W Europie prognozy dają jeszcze większe powody do obaw, przede wszystkim ze względu na pogorszenie koniunktury w Niemczech. Wartość indeksu ekonomicznych niespodzianek dla strefy euro jest nadal ujemna (-8,8) i nie widać oznak nadchodzącej poprawy. Oczekiwania dla strefy euro według Sentix w lipcu spadły do poziomu -13, a dla Niemiec jeszcze bardziej (-16). Po pierwszym półroczu nie widać sygnałów, że w niemieckim sektorze produkcyjnym nastąpi ożywienie. Wręcz przeciwnie: najnowsze dane, w tym indeks nastrojów ZEW, wskazują na wzrost ryzyka recesji w drugiej połowie 2019 r. Jedyną nadzieją dla Niemiec jest podtrzymanie dodatniego impetu w sektorze usługowym dzięki solidnemu popytowi krajowemu.

W nadchodzących tygodniach rynek skupi się na bankach centralnych

Wszyscy wiemy, że uwaga rynku skupi się na posiedzeniach banków centralnych pod koniec tego miesiąca. Będzie to potwierdzenie, że znajdujemy się w całkiem nowym paradygmacie pieniężnym i gospodarczym, w ramach którego niekonwencjonalne narzędzia stosowane po 2008 r. staną się konwencjonalne w otoczeniu bardzo niskich neutralnych stóp procentowych.

To, co tym razem będzie unikalne, to fakt, iż zarówno Fed, jak i EBC są gotowe do podjęcia działań uprzedzających.

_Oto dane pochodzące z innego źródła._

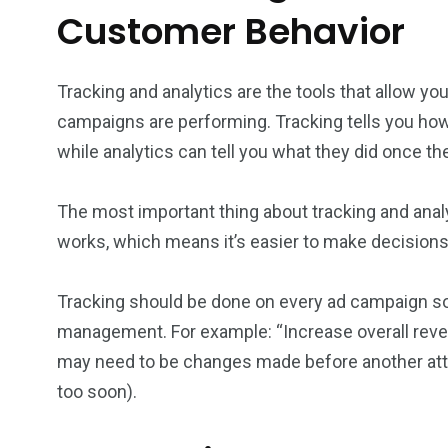
Customer Behavior
Tracking and analytics are the tools that allow y
campaigns are performing. Tracking tells you ho
while analytics can tell you what they did once the
The most important thing about tracking and analy
works, which means it’s easier to make decision
Tracking should be done on every ad campaign s
management. For example: “Increase overall revenu
may need to be changes made before another atte
too soon).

Mimo iż EBC ma bardziej fundamentalne powody do działania (ryzyko recesji w Niemczech i ograniczona inflacja), w przypadku Fed z decyzją taka wiążą się większe wątpliwości. Przyczyny makroekonomiczne uzasadniające obniżki stóp w Stanach Zjednoczonych są dyskusyjne, w szczególności biorąc pod uwagę, że polityka Fed jest przede wszystkim „zależna od danych”. Gospodarka jest w dość dobrym stanie, jednak wydaje się, że cel Fed polegający na poluzowaniu polityki pieniężnej motywowany jest innymi względami:

  • W swoim wystąpieniu na początku tego tygodnia Powell niejako potwierdził, że Fed zdecydowanie nadmiernie zaostrzyła politykę w bieżącym cyklu i dąży obecnie do odwrócenia sytuacji po decyzji o podwyżce w grudniu, która coraz bardziej wydaje się błędna.
  • Fed zawsze brała pod uwagę kontekst międzynarodowy, jednak wydaje się, że tym razem odgrywa on kluczową rolę. W swoim krótkim wystąpieniu przed Kongresem Powell wielokrotnie użył słów „niepewność” i „ryzyko”, kładąc szczególny nacisk na czynniki globalne, co stanowi zmianę w porównaniu z wcześniejszymi cyklami.

W momencie pisania tego artykułu kontrakty terminowe na fundusze Fed uwzględniają w wycenach 70% prawdopodobieństwo cięcia stóp o 25 punktów bazowych i 30% prawdopodobieństwo obniżki o 50 punktów bazowych 31 lipca.  Naszym zdaniem Fed w tym miesiącu obniży stopy o 25 punktów bazowych, a w razie konieczności zrobi to ponownie we wrześniu. Otrzymujemy wiele pytań od klientów dotyczących skutków przewidywanych cięć stóp. Przeważającym poglądem jest, że pierwsza obniżka będzie pozytywna dla rynku akcji, jednak nie zawsze okazywało się to prawdą, w szczególności biorąc pod uwagę ostatnie dwa pierwsze cięcia stóp przez Fed. Ponadto tezę o mocnej hossie podważają dwa czynniki: obniżka o 25 punktów bazowych została już uwzględniona w wycenach, a także, co ważniejsze, w kontekście luzowania ilościowego przewidywanie reakcji rynku w oparciu o historię sprzed rozpoczęcia luzowania ilościowego wydaje się bezcelowe.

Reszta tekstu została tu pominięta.